I got logged into a wrong aion acc on the aion-site just a few days ago, but the worst damage you can do there is sneak peak others mail and broker status, it's still seriously bad... but seriously, it happens with the master accounts also?! What kind of clowns do they have running this show?
It's simply unacceptable, any half-serious company, hell, **** that, even halfassed small community, completely free forums wouldn't allow bugs like that on their site for more than a hour after detection. Unfortunately, this would explain how accs of mmo/internet veterans that know how to protect their accounts and computers got hacked in the recent threads, since you can just change password on the master account site, they don't ask you for your old password when changing.
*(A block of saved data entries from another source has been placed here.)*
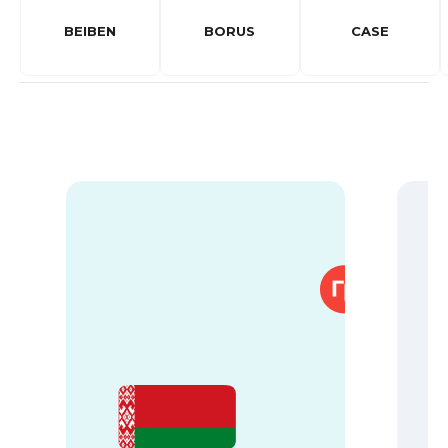
BEIBEN
BORUS
CASE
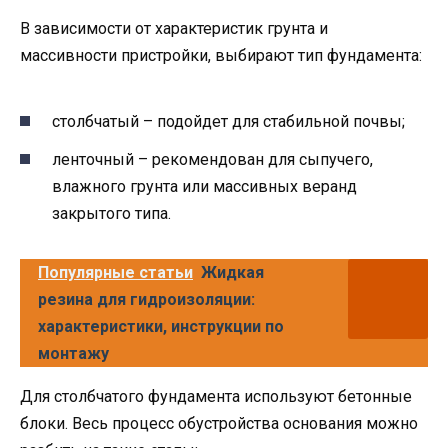
В зависимости от характеристик грунта и
массивности пристройки, выбирают тип фундамента:
столбчатый – подойдет для стабильной почвы;
ленточный – рекомендован для сыпучего,
влажного грунта или массивных веранд
закрытого типа.
Популярные статьи
Жидкая
резина для гидроизоляции:
характеристики, инструкции по
монтажу
Для столбчатого фундамента используют бетонные
блоки. Весь процесс обустройства основания можно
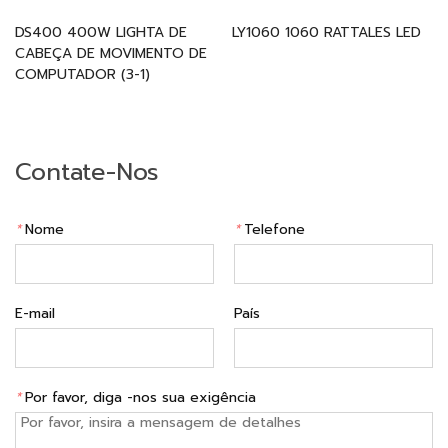
DS400 400W LIGHTA DE
LY1060 1060 RATTALES LED
CABEÇA DE MOVIMENTO DE
COMPUTADOR (3-1)
Contate-Nos
*
Nome
*
Telefone
E-mail
País
*
Por favor, diga -nos sua exigência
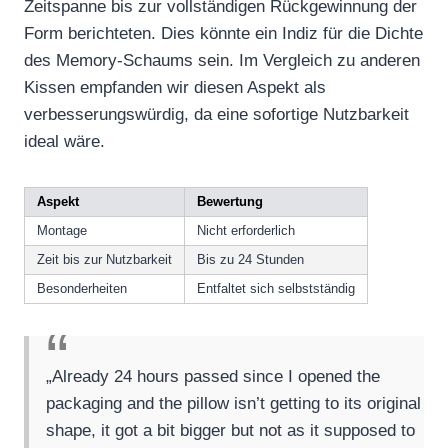
Zeitspanne bis zur vollständigen Rückgewinnung der
Form berichteten. Dies könnte ein Indiz für die Dichte
des Memory-Schaums sein. Im Vergleich zu anderen
Kissen empfanden wir diesen Aspekt als
verbesserungswürdig, da eine sofortige Nutzbarkeit
ideal wäre.
Aspekt
Bewertung
Montage
Nicht erforderlich
Zeit bis zur Nutzbarkeit
Bis zu 24 Stunden
Besonderheiten
Entfaltet sich selbstständig
„Already 24 hours passed since I opened the
packaging and the pillow isn’t getting to its original
shape, it got a bit bigger but not as it supposed to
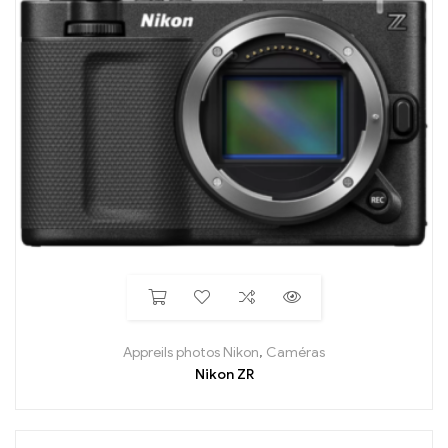
Appreils photos Nikon
,
Caméras
Nikon ZR
En arrivage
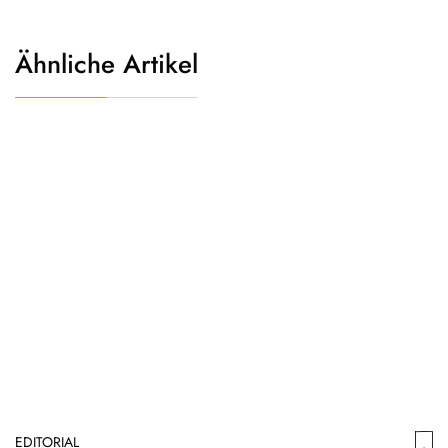
Ähnliche Artikel
EDITORIAL
ED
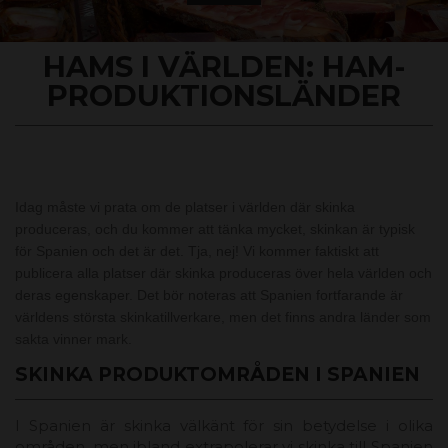
HAMS I VÄRLDEN: HAM-
PRODUKTIONSLÄNDER
Idag måste vi prata om de platser i världen där skinka
produceras, och du kommer att tänka mycket, skinkan är typisk
för Spanien och det är det. Tja, nej! Vi kommer faktiskt att
publicera alla platser där skinka produceras över hela världen och
deras egenskaper. Det bör noteras att Spanien fortfarande är
världens största skinkatillverkare, men det finns andra länder som
sakta vinner mark.
SKINKA PRODUKTOMRÅDEN I SPANIEN
I Spanien är skinka välkänt för sin betydelse i olika
områden, men ibland extrapolerar vi skinka till Spanien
So get the bug, change password, voila, account taken over... if this is true that is. For NCSofts sake I hope it's not.

[Vaelithian]

wow this is an incredibly volatile dilemma, having read threads and comments about recent accounts being hacked this would appear to be one of the more key sources of such an issue.

as an aside:

"Zenocnra said:

Edited.

no it is not. The distinction, useful for ethical considerations, would be between necessary and sufficient conditions. For this scenario it would be necessary for a person to leave the email open, but that alone would not suffice. The undue intent of another is necessary for misuse or untoward behaviour. The condition for learning the "most rewarding" way is (according to reasons given) ultimately dependent on understanding why something is a mistake, as such the hardest way is not strictly necessary either.

Quote

2.) It's not about people not doing the correct thing. It's about an MMORPG company having to deal with a problem like this on a continent-wide scale. It's about the curiosity of how NCSoft would react and countermeasure their problems they've created related to customer accounts.

for the issues and reasons given it is about NCSoft and individual responsibility. No need to dichotomise at the unnecessary expensive of others.

This post has been edited by Celystine: 20 December 2009 - 05:42 AM

[Noriega]

I thought they fixed that already.

[Serefina]

Had this happen to me as well. Logged in to Aion website, only to find that I was logged into someone's account. Also, they don't even encrypt the sign in. When you go to sign in, it's on an http site not an https. This is something that really needs fixed, and fast especially if this is also true of the NCSoft master account page.